Allemand was, however too politically well connected to be charged with any offence as a result of Aix Roads, but as it was felt that someone should take the blame for the disaster, four captains were duly court-martialled. The court delivered its verdict on the 9th September 1809. Nicolas Clément de la Roncière (Tonnerre) was discharged, Charles-Nicolas Lacaille (Tourville) was sentenced to two years internment on the island of Oléron, and Guillaume-Marcellin Proteau (Indienne) condemned to three months of simple stops. The severest punishment was reserved for Captain Jean-Baptiste Lafon of the Calcutta who was condemned to death and shot that very same day.


Thomas Cochrane's description of the construction of his explosion ships.

The floor of the vessel was rendered as firm as possible, by means of log placed in close contact, into every crevice of which other substances were firmly wedged, so as to form the greatest amount of resistence to the explosion. On this foundation were placed a large number of spirit and water casks, into which 1,500 barrels of gunpowder were emptied. These casks were set on end, and the whole bound with hempen cables, so as to resemble a gigantic mortar, thus causing the explosion to take an upward course. In addition to the powder casks were placed several hundred shells, and over these again nearly 3,000 grenades; the whole by means of wedges and sand being compressed as nearly as possible into a solid mass
.

NOTES

1 The Aix Roads or the Rade d'isle d'Aix is a stretch of water to the south-west of the Isle of Aix, between that island and the Boyard shoal, leading to the mouth of the Charente river and the port of Rochefort.
2 It was almost a standard French stratagem during this time to attempt to get a naval force off to the West Indies as a diversionary tactic, hoping to draw off an even large British naval contingent.
3 Given Cochrane's later complaints that the crews had set light to the fire-ships to soon, he perhaps might have reflected that Gambier was right, and a little more time spent on training might not have gone amiss.
4 The British sources state there was a total of twenty-one fire-ships in addition to the two explosion ships. The French accounts however seem to believe there were thirty or more.


SOURCES

Thomas Cochrane's own account of the battle from his The Autobiography of a Seaman, together with the Introduction and editoral matter by Brian Vale from Memoirs of a Fighting Captain (Folio, 2005). The biographical entry for Thomas Cochrane, 10th Earl of Dundonald in the modern Encyclopedia Britannica, and that of James Gambier, Baron Gambier in the 1911 edition.

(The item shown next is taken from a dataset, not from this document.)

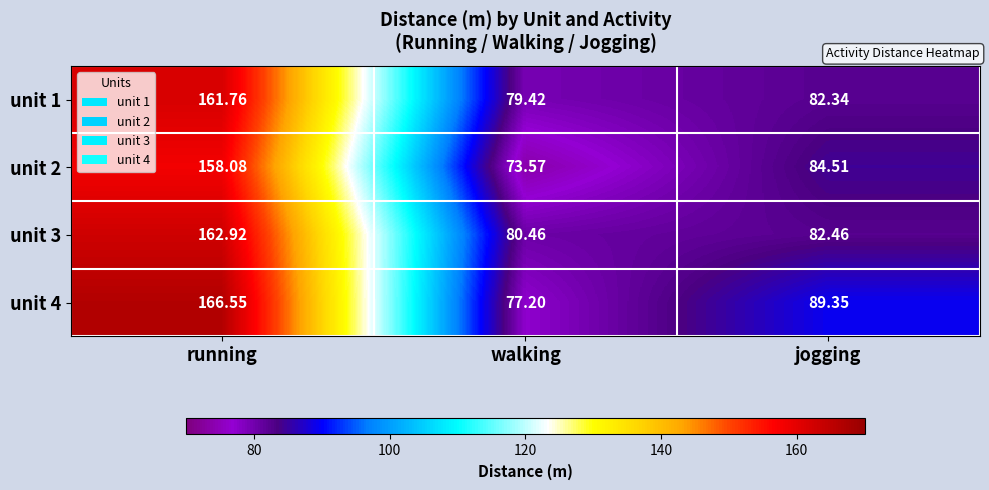

At which label does unit 2 first exceed 84?

running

Account has also been taken of French sources for the battle, principally Les Brûlots Anglais En Rade De L'Île d'Aix (1809) (Un texte de Jules Silvestre ; publié par Arthur Savaète, Paris, 1912 ; transcrit et édité par Dr Roger Peters.) reproduced at www.wissensdrang.com/daix2fr05.htm and the biography of Zacharie Allemand at perso.wanadoo.fr/marine-imperiale/amiraux/allemand.htm

Incidentally the author makes no claim to any proficiency in the French language but belives that a recollection of schoolboy French augmented by the likes of Babelfish and Harrap's Shorter French-English dictionary has enabled him to get the gist of things.